-- MATERIAL TO PROCESS follows --
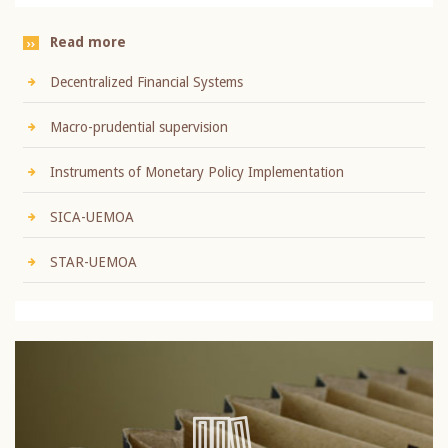
Read more
Decentralized Financial Systems
Macro-prudential supervision
Instruments of Monetary Policy Implementation
SICA-UEMOA
STAR-UEMOA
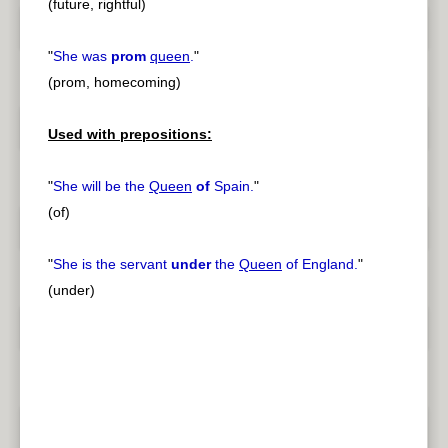
(future, rightful)
"
She was
prom
queen
.
"
(prom, homecoming)
Used with prepositions:
"
She will be the
Queen
of
Spain.
"
(of)
"
She is the servant
under
the
Queen
of England.
"
(under)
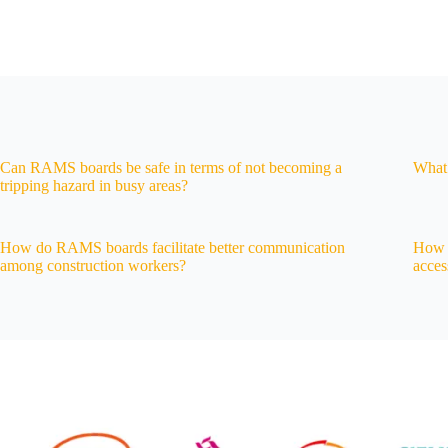
Can RAMS boards be safe in terms of not becoming a
What 
tripping hazard in busy areas?
How do RAMS boards facilitate better communication
How d
among construction workers?
acces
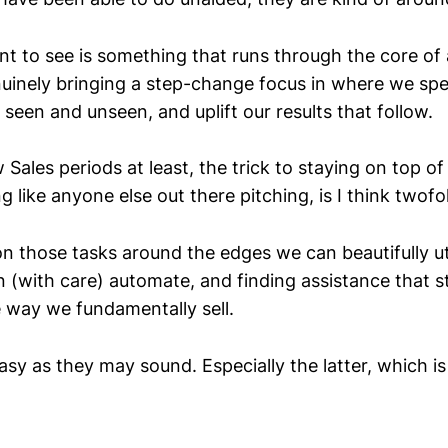
ant to see is something that runs through the core of
enuinely bringing a step-change focus in where we sp
seen and unseen, and uplift our results that follow.
 Sales periods at least, the trick to staying on top 
 like anyone else out there pitching, is I think twofo
n those tasks around the edges we can beautifully ut
n (with care) automate, and finding assistance that st
e way we fundamentally sell.
asy as they may sound. Especially the latter, which i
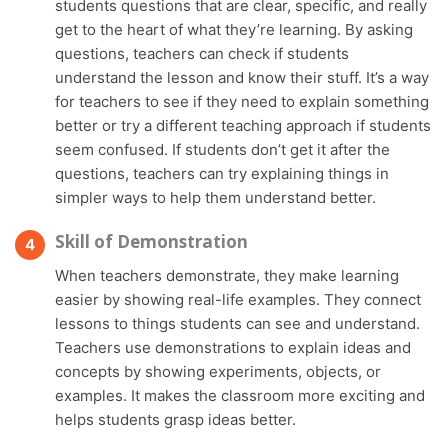
students questions that are clear, specific, and really
get to the heart of what they’re learning. By asking
questions, teachers can check if students
understand the lesson and know their stuff. It’s a way
for teachers to see if they need to explain something
better or try a different teaching approach if students
seem confused. If students don’t get it after the
questions, teachers can try explaining things in
simpler ways to help them understand better.
Skill of Demonstration
When teachers demonstrate, they make learning
easier by showing real-life examples. They connect
lessons to things students can see and understand.
Teachers use demonstrations to explain ideas and
concepts by showing experiments, objects, or
examples. It makes the classroom more exciting and
helps students grasp ideas better.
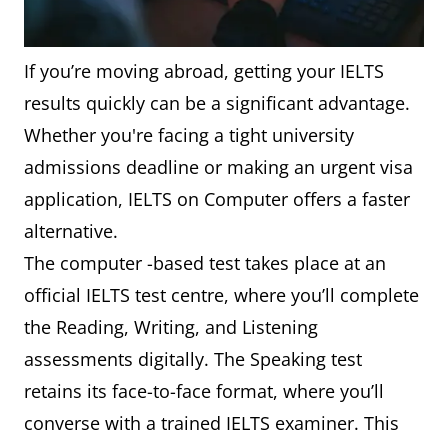
If you’re moving abroad, getting your IELTS
results quickly can be a significant advantage.
Whether you're facing a tight university
admissions deadline or making an urgent visa
application, IELTS on Computer offers a faster
alternative.
The computer -based test takes place at an
official IELTS test centre, where you’ll complete
the Reading, Writing, and Listening
assessments digitally. The Speaking test
retains its face-to-face format, where you’ll
converse with a trained IELTS examiner. This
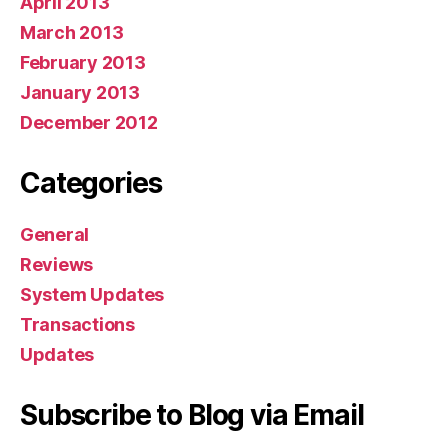
April 2013
March 2013
February 2013
January 2013
December 2012
Categories
General
Reviews
System Updates
Transactions
Updates
Subscribe to Blog via Email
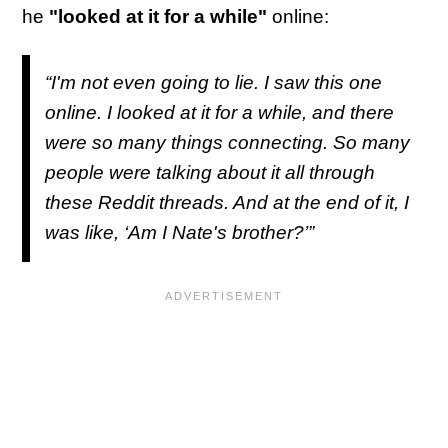
he
"looked at it for a while"
online:
“I'm not even going to lie. I saw this one
online. I looked at it for a while, and there
were so many things connecting. So many
people were talking about it all through
these Reddit threads. And at the end of it, I
was like, ‘Am I Nate's brother?’”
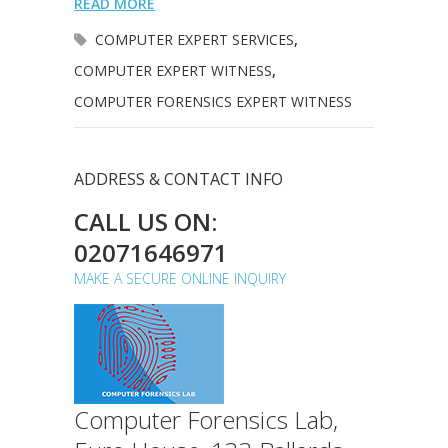
READ MORE
COMPUTER EXPERT SERVICES
,
COMPUTER EXPERT WITNESS
,
COMPUTER FORENSICS EXPERT WITNESS
ADDRESS & CONTACT INFO
CALL US ON:
02071646971
MAKE A SECURE ONLINE INQUIRY
Computer Forensics Lab,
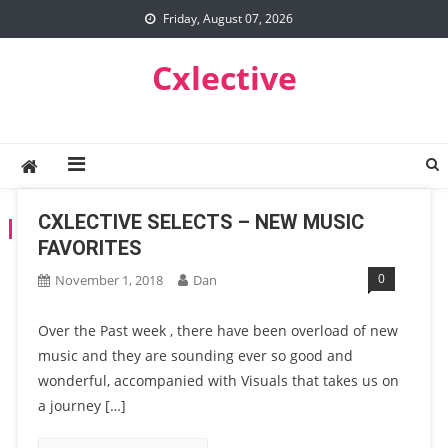
Skip
Friday, August 07, 2026
to
content
Cxlective
CXLECTIVE SELECTS – NEW MUSIC
TAG:
YG
FAVORITES
0
November 1, 2018
Dan
Over the Past week , there have been overload of new
music and they are sounding ever so good and
wonderful, accompanied with Visuals that takes us on
a journey […]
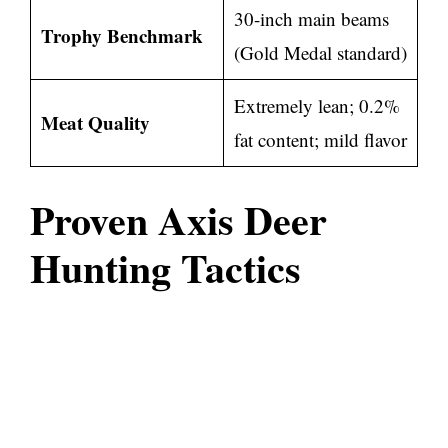
30-inch main beams
Trophy Benchmark
(Gold Medal standard)
Extremely lean; 0.2%
Meat Quality
fat content; mild flavor
Proven Axis Deer
Hunting Tactics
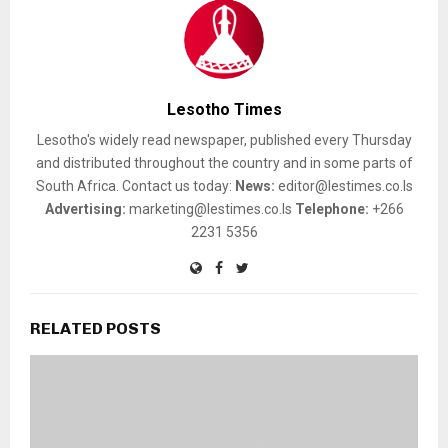
Lesotho Times
Lesotho's widely read newspaper, published every Thursday
and distributed throughout the country and in some parts of
South Africa. Contact us today:
News:
editor@lestimes.co.ls
Advertising:
marketing@lestimes.co.ls
Telephone:
+266
2231 5356
RELATED POSTS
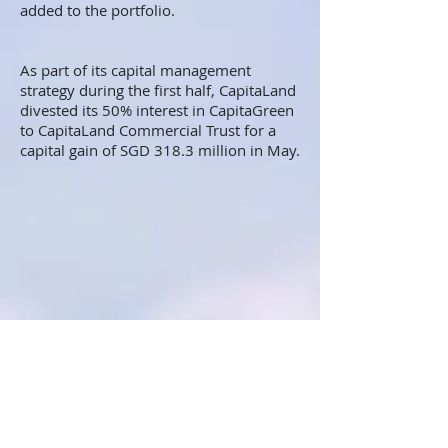
added to the portfolio.
As part of its capital management
strategy during the first half, CapitaLand
divested its 50% interest in CapitaGreen
to CapitaLand Commercial Trust for a
capital gain of SGD 318.3 million in May.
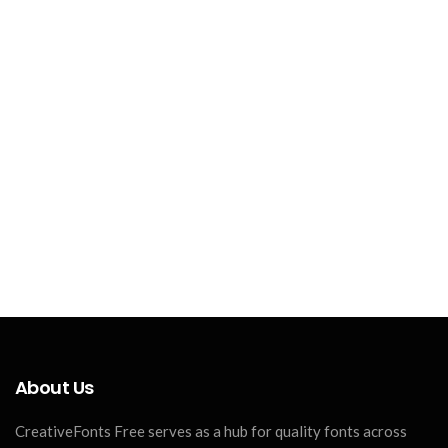
About Us
CreativeFonts Free serves as a hub for quality fonts across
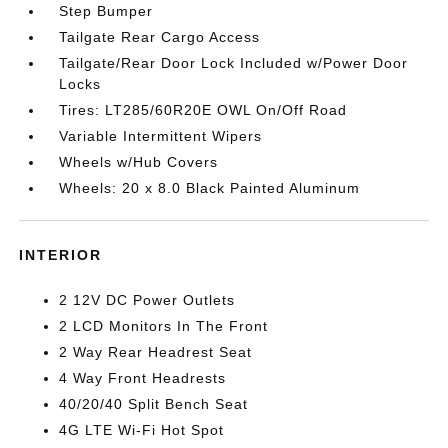
Step Bumper
Tailgate Rear Cargo Access
Tailgate/Rear Door Lock Included w/Power Door
Locks
Tires: LT285/60R20E OWL On/Off Road
Variable Intermittent Wipers
Wheels w/Hub Covers
Wheels: 20 x 8.0 Black Painted Aluminum
INTERIOR
2 12V DC Power Outlets
2 LCD Monitors In The Front
2 Way Rear Headrest Seat
4 Way Front Headrests
40/20/40 Split Bench Seat
4G LTE Wi-Fi Hot Spot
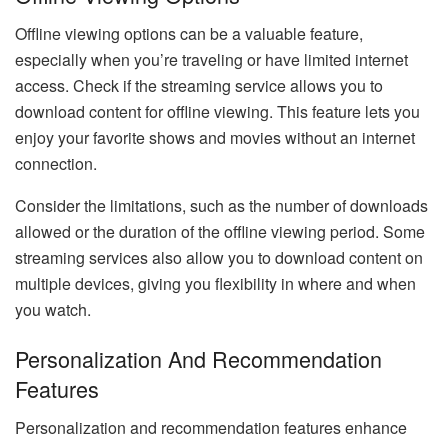
Offline viewing options can be a valuable feature,
especially when you’re traveling or have limited internet
access. Check if the streaming service allows you to
download content for offline viewing. This feature lets you
enjoy your favorite shows and movies without an internet
connection.
Consider the limitations, such as the number of downloads
allowed or the duration of the offline viewing period. Some
streaming services also allow you to download content on
multiple devices, giving you flexibility in where and when
you watch.
Personalization And Recommendation
Features
Personalization and recommendation features enhance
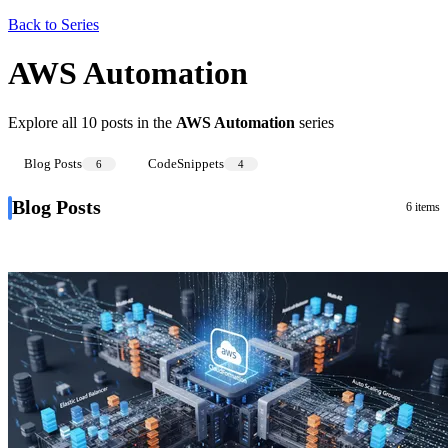
Back to Series
AWS Automation
Explore all 10 posts in the
AWS Automation
series
Blog Posts
CodeSnippets
6
4
Blog Posts
6 items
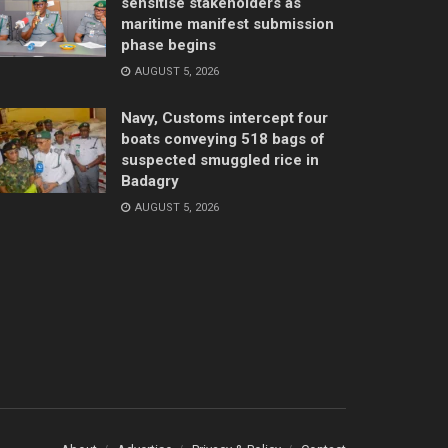
sensitise stakeholders as
maritime manifest submission
phase begins
AUGUST 5, 2026
Navy, Customs intercept four
boats conveying 518 bags of
suspected smuggled rice in
Badagry
AUGUST 5, 2026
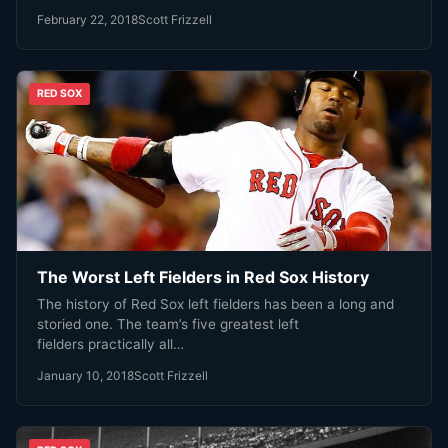
February 22, 2018
Scott Frizzell
RED SOX
The Worst Left Fielders in Red Sox History
The history of Red Sox left fielders has been a long and
storied one. The team’s five greatest left
fielders practically all…
January 10, 2018
Scott Frizzell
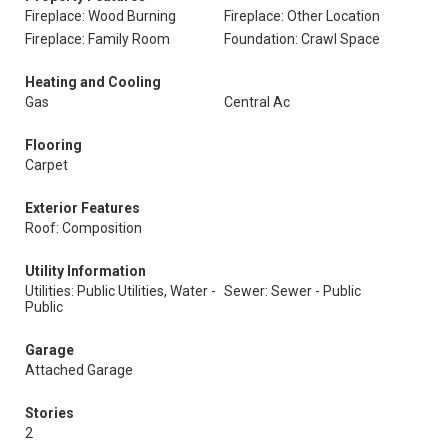
Fireplace: Wood Burning
Fireplace: Other Location
Fireplace: Family Room
Foundation: Crawl Space
Heating and Cooling
Gas
Central Ac
Flooring
Carpet
Exterior Features
Roof: Composition
Utility Information
Utilities: Public Utilities, Water -
Sewer: Sewer - Public
Public
Garage
Attached Garage
Stories
2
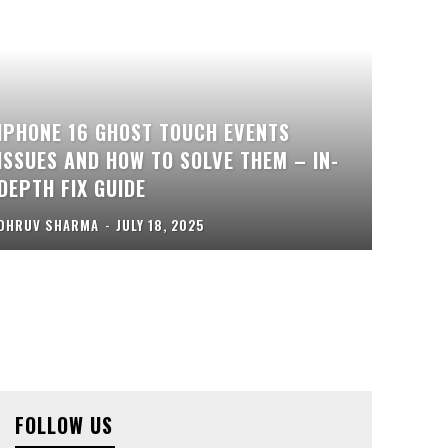
IPHONE 16 GHOST TOUCH EVENTS
ISSUES AND HOW TO SOLVE THEM – IN-
DEPTH FIX GUIDE
DHRUV SHARMA
-
JULY 18, 2025
FOLLOW US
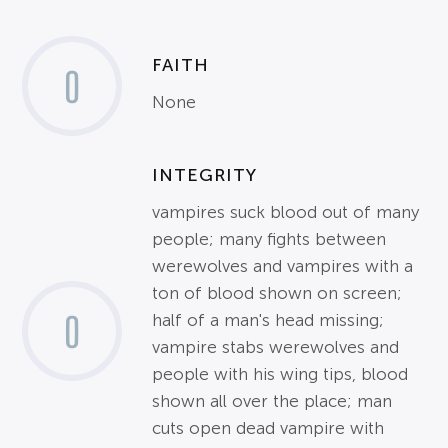
FAITH
0
None
INTEGRITY
vampires suck blood out of many
people; many fights between
werewolves and vampires with a
ton of blood shown on screen;
0
half of a man's head missing;
vampire stabs werewolves and
people with his wing tips, blood
shown all over the place; man
cuts open dead vampire with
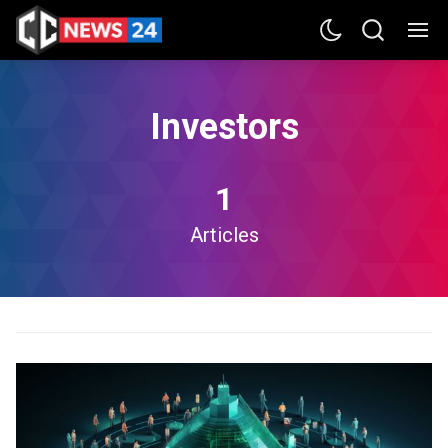
Investors
1
Articles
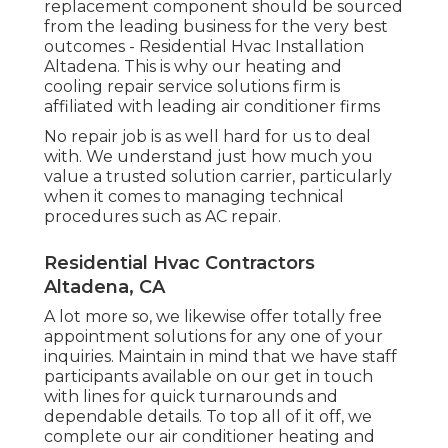
replacement component should be sourced
from the leading business for the very best
outcomes - Residential Hvac Installation
Altadena. This is why our heating and
cooling repair service solutions firm is
affiliated with leading air conditioner firms
No repair job is as well hard for us to deal
with. We understand just how much you
value a trusted solution carrier, particularly
when it comes to managing technical
procedures such as AC repair.
Residential Hvac Contractors
Altadena, CA
A lot more so, we likewise offer totally free
appointment solutions for any one of your
inquiries. Maintain in mind that we have staff
participants available on our get in touch
with lines for quick turnarounds and
dependable details. To top all of it off, we
complete our air conditioner heating and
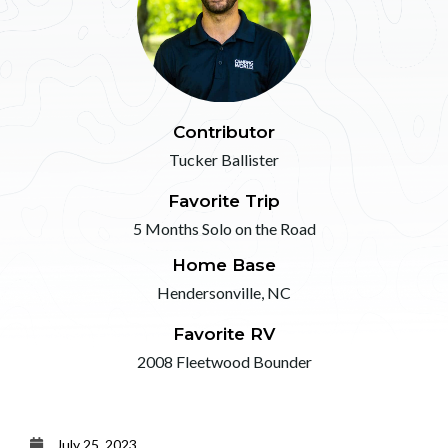
Contributor
Tucker Ballister
Favorite Trip
5 Months Solo on the Road
Home Base
Hendersonville, NC
Favorite RV
2008 Fleetwood Bounder
July 25, 2023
-- MATERIAL TO PROCESS concluded --
Repeat exactly, and only, the lines of the records above, starting with the line that contains "Favorite RV" and ending with the final line, both included.

## EXERCISE ANSWER
Favorite RV
2008 Fleetwood Bounder
July 25, 2023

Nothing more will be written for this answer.